Records from a data collection
-=-=-

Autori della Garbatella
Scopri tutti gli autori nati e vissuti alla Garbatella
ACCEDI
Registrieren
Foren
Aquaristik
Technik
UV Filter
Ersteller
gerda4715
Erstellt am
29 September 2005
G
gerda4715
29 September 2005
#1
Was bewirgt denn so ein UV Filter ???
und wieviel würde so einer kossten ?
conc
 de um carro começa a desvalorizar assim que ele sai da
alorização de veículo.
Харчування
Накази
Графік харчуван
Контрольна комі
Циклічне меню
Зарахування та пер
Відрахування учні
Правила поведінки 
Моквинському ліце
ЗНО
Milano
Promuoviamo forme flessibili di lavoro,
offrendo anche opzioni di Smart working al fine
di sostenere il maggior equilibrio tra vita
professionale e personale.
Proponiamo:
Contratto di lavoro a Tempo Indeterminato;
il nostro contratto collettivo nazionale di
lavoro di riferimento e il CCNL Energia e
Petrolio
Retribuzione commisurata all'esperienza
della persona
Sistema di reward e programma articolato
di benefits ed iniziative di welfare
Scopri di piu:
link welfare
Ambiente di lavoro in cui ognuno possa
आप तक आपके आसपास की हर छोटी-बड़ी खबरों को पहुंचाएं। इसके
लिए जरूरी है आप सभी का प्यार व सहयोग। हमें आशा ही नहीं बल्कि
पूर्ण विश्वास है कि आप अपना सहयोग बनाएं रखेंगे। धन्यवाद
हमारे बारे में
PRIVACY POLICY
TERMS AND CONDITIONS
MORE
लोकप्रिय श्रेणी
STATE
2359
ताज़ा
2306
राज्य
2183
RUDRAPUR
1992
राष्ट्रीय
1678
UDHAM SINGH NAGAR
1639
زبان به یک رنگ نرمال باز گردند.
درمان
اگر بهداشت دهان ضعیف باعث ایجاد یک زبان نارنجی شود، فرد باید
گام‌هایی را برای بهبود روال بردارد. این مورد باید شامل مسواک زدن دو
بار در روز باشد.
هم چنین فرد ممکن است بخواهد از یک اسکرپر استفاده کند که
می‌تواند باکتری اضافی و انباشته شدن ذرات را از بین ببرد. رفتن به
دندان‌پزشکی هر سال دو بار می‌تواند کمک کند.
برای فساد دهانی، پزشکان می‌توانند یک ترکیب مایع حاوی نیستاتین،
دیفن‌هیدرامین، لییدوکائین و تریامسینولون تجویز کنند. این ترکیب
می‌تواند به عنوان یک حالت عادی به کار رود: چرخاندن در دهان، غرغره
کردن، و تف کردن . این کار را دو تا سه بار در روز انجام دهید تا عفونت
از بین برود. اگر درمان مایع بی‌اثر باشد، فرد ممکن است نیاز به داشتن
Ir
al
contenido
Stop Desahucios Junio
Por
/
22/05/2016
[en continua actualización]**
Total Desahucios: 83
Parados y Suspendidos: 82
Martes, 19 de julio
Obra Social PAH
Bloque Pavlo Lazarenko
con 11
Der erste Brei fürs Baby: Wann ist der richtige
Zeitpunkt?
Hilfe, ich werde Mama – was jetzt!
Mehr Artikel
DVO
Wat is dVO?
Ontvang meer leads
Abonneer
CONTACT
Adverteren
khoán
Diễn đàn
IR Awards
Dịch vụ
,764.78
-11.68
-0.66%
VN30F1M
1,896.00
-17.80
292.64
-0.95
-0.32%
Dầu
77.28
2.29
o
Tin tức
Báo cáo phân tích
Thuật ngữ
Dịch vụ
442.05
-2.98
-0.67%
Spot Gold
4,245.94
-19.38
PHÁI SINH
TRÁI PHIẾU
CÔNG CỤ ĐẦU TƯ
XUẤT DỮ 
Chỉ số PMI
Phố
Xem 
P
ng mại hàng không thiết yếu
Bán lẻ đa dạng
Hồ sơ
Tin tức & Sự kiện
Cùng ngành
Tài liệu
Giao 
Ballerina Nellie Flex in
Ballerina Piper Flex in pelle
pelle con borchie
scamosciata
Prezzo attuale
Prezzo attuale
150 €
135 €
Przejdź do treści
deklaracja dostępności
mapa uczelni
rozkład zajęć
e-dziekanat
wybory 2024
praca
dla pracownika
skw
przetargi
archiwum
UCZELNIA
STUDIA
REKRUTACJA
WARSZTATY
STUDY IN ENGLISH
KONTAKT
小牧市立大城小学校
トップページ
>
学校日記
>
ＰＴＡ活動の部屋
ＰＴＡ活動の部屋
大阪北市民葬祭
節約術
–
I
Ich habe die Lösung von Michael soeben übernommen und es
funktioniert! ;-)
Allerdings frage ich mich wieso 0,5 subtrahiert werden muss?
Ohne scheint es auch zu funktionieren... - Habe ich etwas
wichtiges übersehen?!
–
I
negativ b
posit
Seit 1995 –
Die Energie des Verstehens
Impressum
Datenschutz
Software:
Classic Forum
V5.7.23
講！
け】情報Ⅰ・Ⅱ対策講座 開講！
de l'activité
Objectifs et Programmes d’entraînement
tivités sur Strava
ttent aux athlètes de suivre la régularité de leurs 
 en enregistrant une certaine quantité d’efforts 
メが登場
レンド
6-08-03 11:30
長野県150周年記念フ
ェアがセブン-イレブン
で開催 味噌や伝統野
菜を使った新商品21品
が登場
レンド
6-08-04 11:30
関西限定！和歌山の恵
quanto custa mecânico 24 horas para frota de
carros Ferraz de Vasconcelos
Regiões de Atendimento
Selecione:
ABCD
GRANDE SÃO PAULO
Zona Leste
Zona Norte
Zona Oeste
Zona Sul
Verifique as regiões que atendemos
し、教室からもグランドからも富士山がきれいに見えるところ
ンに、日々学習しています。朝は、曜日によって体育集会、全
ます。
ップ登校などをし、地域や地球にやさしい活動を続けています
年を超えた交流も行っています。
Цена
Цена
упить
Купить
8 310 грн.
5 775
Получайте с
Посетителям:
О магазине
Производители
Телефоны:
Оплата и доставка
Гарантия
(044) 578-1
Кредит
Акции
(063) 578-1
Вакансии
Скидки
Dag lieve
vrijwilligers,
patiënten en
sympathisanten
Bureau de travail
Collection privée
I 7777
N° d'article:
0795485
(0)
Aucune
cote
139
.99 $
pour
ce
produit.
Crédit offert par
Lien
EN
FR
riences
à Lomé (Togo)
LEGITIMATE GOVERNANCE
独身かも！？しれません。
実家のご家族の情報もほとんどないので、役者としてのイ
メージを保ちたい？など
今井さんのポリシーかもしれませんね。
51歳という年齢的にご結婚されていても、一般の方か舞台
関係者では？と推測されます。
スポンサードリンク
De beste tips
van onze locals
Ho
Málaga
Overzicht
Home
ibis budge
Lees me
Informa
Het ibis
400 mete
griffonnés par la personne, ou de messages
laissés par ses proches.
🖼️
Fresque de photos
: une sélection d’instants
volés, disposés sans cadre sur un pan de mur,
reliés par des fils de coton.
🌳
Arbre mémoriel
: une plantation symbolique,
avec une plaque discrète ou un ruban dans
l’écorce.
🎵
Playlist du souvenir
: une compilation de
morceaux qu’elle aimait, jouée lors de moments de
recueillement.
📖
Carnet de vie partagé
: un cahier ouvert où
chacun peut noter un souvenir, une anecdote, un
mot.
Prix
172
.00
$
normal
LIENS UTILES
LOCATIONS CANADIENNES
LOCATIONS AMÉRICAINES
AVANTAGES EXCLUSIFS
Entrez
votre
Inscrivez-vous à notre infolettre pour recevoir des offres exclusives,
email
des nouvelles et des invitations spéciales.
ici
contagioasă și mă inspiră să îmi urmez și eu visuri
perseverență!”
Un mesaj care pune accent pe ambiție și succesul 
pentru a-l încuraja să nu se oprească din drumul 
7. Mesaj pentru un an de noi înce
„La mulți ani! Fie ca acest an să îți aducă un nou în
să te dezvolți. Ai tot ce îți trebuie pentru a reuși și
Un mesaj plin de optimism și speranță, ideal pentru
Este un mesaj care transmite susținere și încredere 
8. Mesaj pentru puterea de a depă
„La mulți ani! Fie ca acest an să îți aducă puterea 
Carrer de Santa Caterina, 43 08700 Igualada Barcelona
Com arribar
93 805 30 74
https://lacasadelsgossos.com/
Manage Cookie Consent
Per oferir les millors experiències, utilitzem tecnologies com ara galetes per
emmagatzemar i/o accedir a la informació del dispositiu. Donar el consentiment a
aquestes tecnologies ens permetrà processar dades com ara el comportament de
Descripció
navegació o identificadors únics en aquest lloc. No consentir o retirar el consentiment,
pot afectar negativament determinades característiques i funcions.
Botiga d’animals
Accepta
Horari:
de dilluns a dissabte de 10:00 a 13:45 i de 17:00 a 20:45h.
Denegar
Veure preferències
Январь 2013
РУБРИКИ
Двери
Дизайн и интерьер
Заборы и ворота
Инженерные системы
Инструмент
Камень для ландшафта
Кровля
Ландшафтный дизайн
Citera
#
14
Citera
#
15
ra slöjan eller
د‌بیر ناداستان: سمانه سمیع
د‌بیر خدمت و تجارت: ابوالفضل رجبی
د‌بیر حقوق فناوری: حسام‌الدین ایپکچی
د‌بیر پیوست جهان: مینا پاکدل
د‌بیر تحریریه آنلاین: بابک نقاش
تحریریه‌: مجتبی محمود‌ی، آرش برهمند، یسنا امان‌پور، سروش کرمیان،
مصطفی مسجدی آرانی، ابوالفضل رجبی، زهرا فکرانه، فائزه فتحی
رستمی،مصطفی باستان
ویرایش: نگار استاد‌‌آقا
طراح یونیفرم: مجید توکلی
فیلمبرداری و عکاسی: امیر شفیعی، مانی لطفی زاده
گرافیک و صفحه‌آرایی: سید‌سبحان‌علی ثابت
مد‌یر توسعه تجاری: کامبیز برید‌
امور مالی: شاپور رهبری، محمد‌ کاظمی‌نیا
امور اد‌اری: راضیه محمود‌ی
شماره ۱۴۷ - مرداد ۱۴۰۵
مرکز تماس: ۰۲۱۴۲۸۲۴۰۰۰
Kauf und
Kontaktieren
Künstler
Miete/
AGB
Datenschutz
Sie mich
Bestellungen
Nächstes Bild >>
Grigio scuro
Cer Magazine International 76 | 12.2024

-=-=-

**TASK PROMPT**. Reprint the data above from the opening line to the line holding "برای فساد دهانی،", inclusive, and nothing else.

**FINISHED EXERCISE**.
Autori della Garbatella
Scopri tutti gli autori nati e vissuti alla Garbatella
ACCEDI
Registrieren
Foren
Aquaristik
Technik
UV Filter
Ersteller
gerda4715
Erstellt am
29 September 2005
G
gerda4715
29 September 2005
#1
Was bewirgt denn so ein UV Filter ???
und wieviel würde so einer kossten ?
conc
 de um carro começa a desvalorizar assim que ele sai da
alorização de veículo.
Харчування
Накази
Графік харчуван
Контрольна комі
Циклічне меню
Зарахування та пер
Відрахування учні
Правила поведінки 
Моквинському ліце
ЗНО
Milano
Promuoviamo forme flessibili di lavoro,
offrendo anche opzioni di Smart working al fine
di sostenere il maggior equilibrio tra vita
professionale e personale.
Proponiamo:
Contratto di lavoro a Tempo Indeterminato;
il nostro contratto collettivo nazionale di
lavoro di riferimento e il CCNL Energia e
Petrolio
Retribuzione commisurata all'esperienza
della persona
Sistema di reward e programma articolato
di benefits ed iniziative di welfare
Scopri di piu:
link welfare
Ambiente di lavoro in cui ognuno possa
आप तक आपके आसपास की हर छोटी-बड़ी खबरों को पहुंचाएं। इसके
लिए जरूरी है आप सभी का प्यार व सहयोग। हमें आशा ही नहीं बल्कि
पूर्ण विश्वास है कि आप अपना सहयोग बनाएं रखेंगे। धन्यवाद
हमारे बारे में
PRIVACY POLICY
TERMS AND CONDITIONS
MORE
लोकप्रिय श्रेणी
STATE
2359
ताज़ा
2306
राज्य
2183
RUDRAPUR
1992
राष्ट्रीय
1678
UDHAM SINGH NAGAR
1639
زبان به یک رنگ نرمال باز گردند.
درمان
اگر بهداشت دهان ضعیف باعث ایجاد یک زبان نارنجی شود، فرد باید
گام‌هایی را برای بهبود روال بردارد. این مورد باید شامل مسواک زدن دو
بار در روز باشد.
هم چنین فرد ممکن است بخواهد از یک اسکرپر استفاده کند که
می‌تواند باکتری اضافی و انباشته شدن ذرات را از بین ببرد. رفتن به
دندان‌پزشکی هر سال دو بار می‌تواند کمک کند.
برای فساد دهانی، پزشکان می‌توانند یک ترکیب مایع حاوی نیستاتین،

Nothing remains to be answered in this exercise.